I
Dois anos antes deste singular casamento, residia à Rua de Santa Teresa uma senhora pobre e enferma.
Era conhecida por D. Emília Camargo; tinha em sua companhia uma filha já moça, a que se reduzira toda a sua família.
Passava por viúva, embora não faltassem malévolos para quem essa viuvez não era mais do que manto decente a vendar o abandono de algum amante.
Havia uns laivos de verdade nessa injusta suspeita.
Quando moça D. Emília Lemos teve inclinação por um estudante de medicina, que dela se apaixonara. Certo de que seu afeto era retribuído, Pedro de Sousa Camargo, o estudante, animou-se a pedi-la em casamento.
Vivia Emília na companhia do Sr. Manuel José Correia Lemos, seu irmão mais velho e chefe da família. Tratou este de colher informações acerca do moço. Veio ao conhecimento de que era filho natural de um fazendeiro abastado, que o mandara estudar, e tratava-o à grande. Não o tinha porém reconhecido, o que era de suma importância, pois, além de existir a mãe do fazendeiro lá para as bandas de Minas, o sujeito ainda estava robusto e podia bem casar-se e ter filhos legítimos.

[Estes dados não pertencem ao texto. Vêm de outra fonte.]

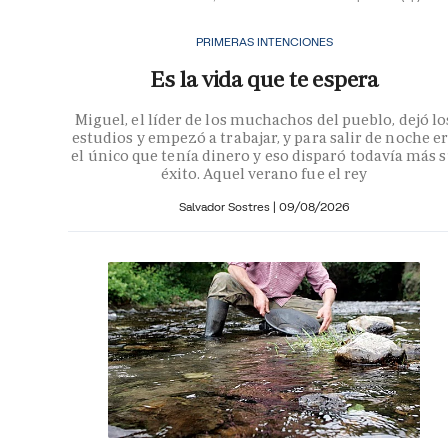
PRIMERAS INTENCIONES
Es la vida que te espera
Miguel, el líder de los muchachos del pueblo, dejó lo
estudios y empezó a trabajar, y para salir de noche e
el único que tenía dinero y eso disparó todavía más 
éxito. Aquel verano fue el rey
Salvador Sostres
|
09/08/2026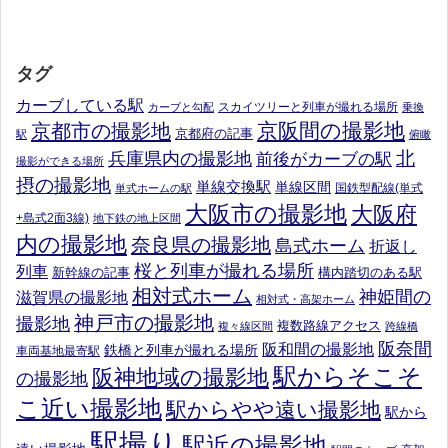
タグ
カーブしている駅
スカイツリーと列車が撮れる場所
カーブと勾配
乗換
京阪間の撮影地
京都市の撮影地
京都府の記事
駅
俯瞰
北
兵庫県内の撮影地
前後がカーブの駅
撮影ができる場所
摂の撮影地
単線交換駅
単線区間
国鉄型配線(単式
単式ホームの駅
大阪市の撮影地
大阪府
+島式2面3線)
地下鉄の地上区間
内の撮影地
奈良県の撮影地
島式ホーム
折返し
桜と列車が撮れる場所
列車
新幹線の記事
構内踏切のある駅
相対式ホーム
神姫間の
滋賀県の撮影地
相対式・高架ホーム
神戸市の撮影地
撮影地
複数路線アクセス
複々線区間
跨線橋
阪奈間
阪和間の撮影地
鉄橋と列車が撮れる場所
車両基地最寄駅
駅からそこそ
阪神地域の撮影地
の撮影地
こ近い撮影地
駅からやや遠い撮影地
駅から
駅撮り
駅近の撮影地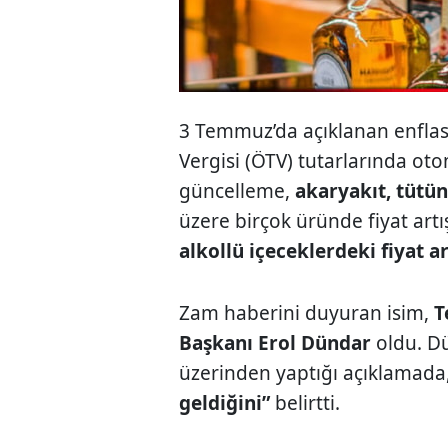
3 Temmuz’da açıklanan enflasy
Vergisi (ÖTV) tutarlarında ot
güncelleme,
akaryakıt, tütün
üzere birçok üründe fiyat artış
alkollü içeceklerdeki fiyat ar
Zam haberini duyuran isim,
T
Başkanı Erol Dündar
oldu. D
üzerinden yaptığı açıklamada
geldiğini”
belirtti.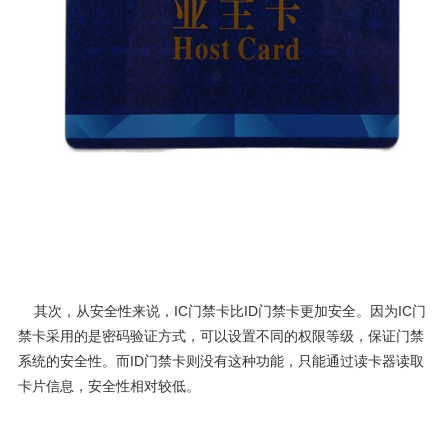
其次，从安全性来说，IC门禁卡比ID门禁卡更加安全。因为IC门
禁卡采用的是密码验证方式，可以设置不同的权限等级，保证门禁
系统的安全性。而ID门禁卡则没有这种功能，只能通过读卡器读取
卡片信息，安全性相对较低。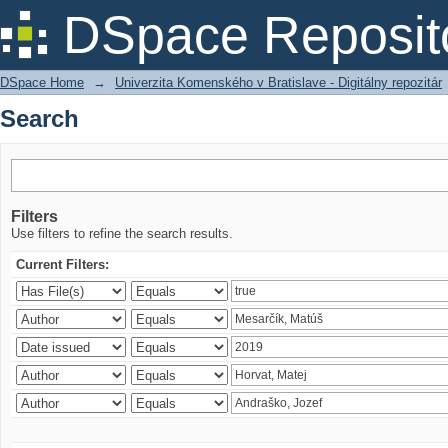
Search
DSpace Reposit
DSpace Home
→
Univerzita Komenského v Bratislave - Digitálny repozitár
Search
Filters
Use filters to refine the search results.
Current Filters:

À vista destas informações entendeu Lemos que não se podia prescindir de certas formalidades, dispensáveis no caso de ser o rapaz herdeiro necessário. O irmão de Emília era apenas remediado, e já custava-lhe bem aguentar com o peso de doze pessoas que tinha às costas, para arriscar-se ainda ao contrapeso de mais esta nova família em projeto.
– Por nossa parte, não há dúvida, meu camaradinha. Arranje a licença do papai, ou o reconhecimento por escritura pública; o resto fica por minha conta.
Era uma recusa formal, porquanto Pedro Camargo jamais se animaria a confessar o seu amor ao pai, que lhe inspirava desde a infância, pela rudeza e severidade da índole, um supersticioso terror.
– Sua família me repele, Emília, porque sou pobre e não posso contar com a herança de meu pai – disse o estudante a primeira vez que encontrou-se com a namorada.
A irmã de Lemos sabia pelas explicações dos parentes que efetivamente era aquele o motivo da recusa.
– Ela o repele porque é pobre, senhor Camargo; mas eu o aceito por essa mesma razão.
– Quer ser minha mulher ainda, Emília? Apesar da oposição de seus parentes? Apesar de não ser eu mais do que um estudante sem fortuna?
– Desde que o motivo da oposição de meus parentes não é outro senão sua pobreza, sinto-me com forças de resistir. Que maior felicidade posso eu desejar do que partilhar sua sorte, boa ou má?
– Eu não me animava a pedir-lhe esta prova de seu amor, Emília. Você é um anjo!
Quinze dias depois, Pedro Camargo parava à porta de Lemos em um carro. Era a hora do chá; estavam todos na sala de jantar. Emília, que se recolhera a pretexto de incômodo, desceu a escada sem que a percebessem.
No dia seguinte pela manhã, Lemos, de jornal aberto, tomava nota dos anúncios, tarefa habitual com que estreava o dia, quando lhe entregaram uma carta. A capa era de relevos, e o conteúdo um quarto de papel cetim com estas palavras:
Pedro de Sousa Camargo
e D. Emília Lemos Camargo
têm a honra de participar a V. Sa. o seu casamento.
Rio de Janeiro etc.
Na casa de Lemos ninguém acreditou em semelhante casamento. Para a família, a moça não era senão a amante de Pedro Camargo; e por conseguinte uma mulher perdida.